Earl Trygve stood, staring agape. His gaze cut to Malte, who looked as taken aback as the Earl did.
Elakdon made out whispers about their eyes, but that was about it before Nil-Savadin spoke.
“I am Nil-Savadin, Queen to the children of the gods living to the south. Considering your surprise, I must surmise that you either did not know that there are Royals among us, or you had no idea just how many gifts Loke and Lofn gave mankind in return for the murder of the beloved god, Balder.
“As it is, this Kingdom saw the death of their King over one hundred years ago. Upon his death, Nol-Plydon and myself divided this Kingdom between ourselves to guard. That makes us your allies when you and the gods are threatened. We come now as we, in our Kingdoms, my own in particular, are being threatened by a one God. We ask you, Earl Trygve, where do you stand?”

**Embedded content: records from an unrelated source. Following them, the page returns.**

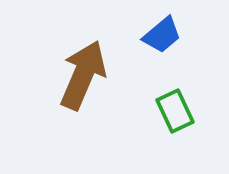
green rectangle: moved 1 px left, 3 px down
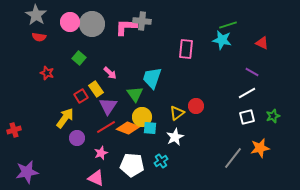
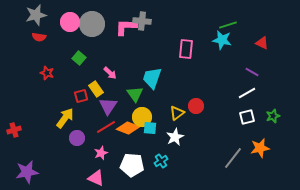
gray star: rotated 25 degrees clockwise
red square: rotated 16 degrees clockwise
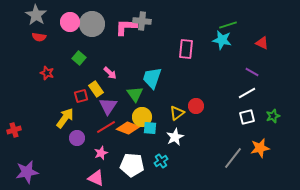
gray star: rotated 25 degrees counterclockwise
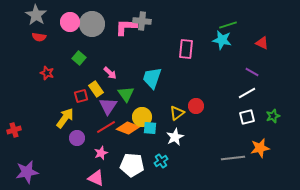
green triangle: moved 9 px left
gray line: rotated 45 degrees clockwise
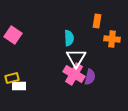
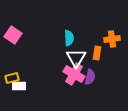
orange rectangle: moved 32 px down
orange cross: rotated 14 degrees counterclockwise
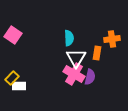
yellow rectangle: rotated 32 degrees counterclockwise
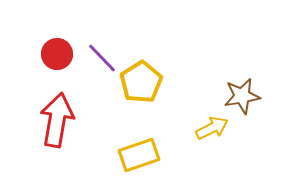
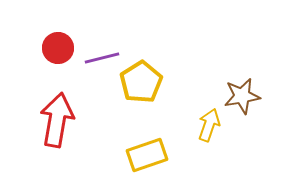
red circle: moved 1 px right, 6 px up
purple line: rotated 60 degrees counterclockwise
yellow arrow: moved 3 px left, 3 px up; rotated 44 degrees counterclockwise
yellow rectangle: moved 8 px right
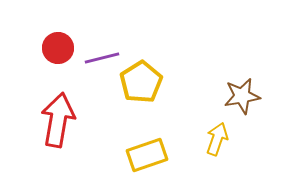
red arrow: moved 1 px right
yellow arrow: moved 8 px right, 14 px down
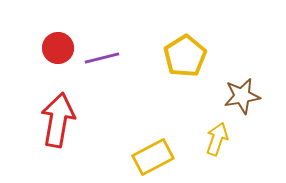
yellow pentagon: moved 44 px right, 26 px up
yellow rectangle: moved 6 px right, 2 px down; rotated 9 degrees counterclockwise
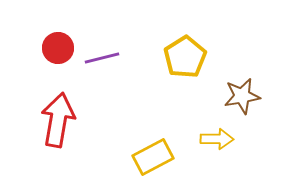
yellow pentagon: moved 1 px down
yellow arrow: rotated 72 degrees clockwise
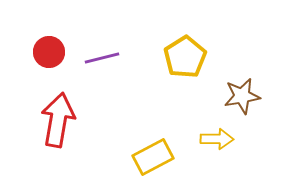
red circle: moved 9 px left, 4 px down
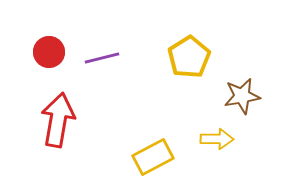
yellow pentagon: moved 4 px right
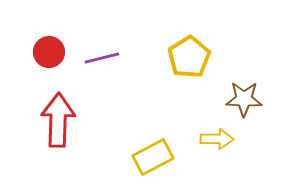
brown star: moved 2 px right, 3 px down; rotated 12 degrees clockwise
red arrow: rotated 8 degrees counterclockwise
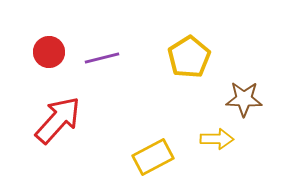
red arrow: rotated 40 degrees clockwise
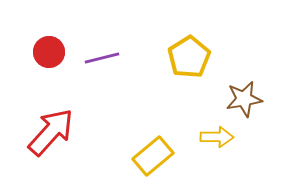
brown star: rotated 12 degrees counterclockwise
red arrow: moved 7 px left, 12 px down
yellow arrow: moved 2 px up
yellow rectangle: moved 1 px up; rotated 12 degrees counterclockwise
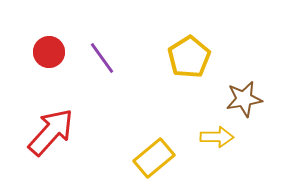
purple line: rotated 68 degrees clockwise
yellow rectangle: moved 1 px right, 2 px down
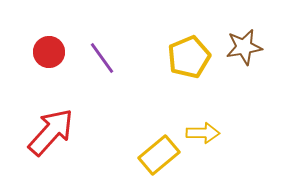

The Earl sat back staring at her, his expressions not revealing any thoughts.
“You took our Kingdom?” Malte asked.
“Malte, silence your tongue! You have come to me with information to try to gather warriors against the sons and dau
ghters of Loke and Lofn, yet it is a King and a Queen who come to offer us their assistance! You have not come to me with information, you have used their arrival to cause strife!” Earl Trygve stood and closed in on Malte. “I wonder about you now.”
Malte stepped down from the platform that marked the Earl higher at Ting.
“I wonder what else you have told me over the years that was only to further strife between Father and myself.” The Earl looked at Father. “Is there more?”
“Much, Earl Trygve, yet I never found it my place to tell you who to trust and who not to.”
Earl Trygve looked like he’d just bit into something sour, and why wouldn’t he now that Father had formulated a sentence to brand him a fool listening to gossip.
The punishment was swift, though, and Elakdon was totally unprepared when Trygve pulled his sword and ran Malte through.
Bo put his hand on Elakdon’s shoulders as he jumped from the surprise. “This is normal for treason, son. And Father was right in not calling Malte out, as it has never been anything but gossip and a gullible Earl.”
Those words alone were fighting words, so Elakdon understood why Bo whispered them to him.
“Strife has now been killed!” Earl Trygve sat back on his high chair with the bloody sword resting across his lap. Elakdon glanced at the dead eyes, thankfully not looking directly at him.
“As Strife has seen his end, then may I introduce to you Hope,” Nil-Savadin said. “We, the King and I, come to announce the rise of a new King of the North. We come to offer our assistance not only to you, but to the King that rises to take the place of Nol-Graydon.”
The Earl stood again, fear and confusion crossing his weathered features. “A King has taken over this land?”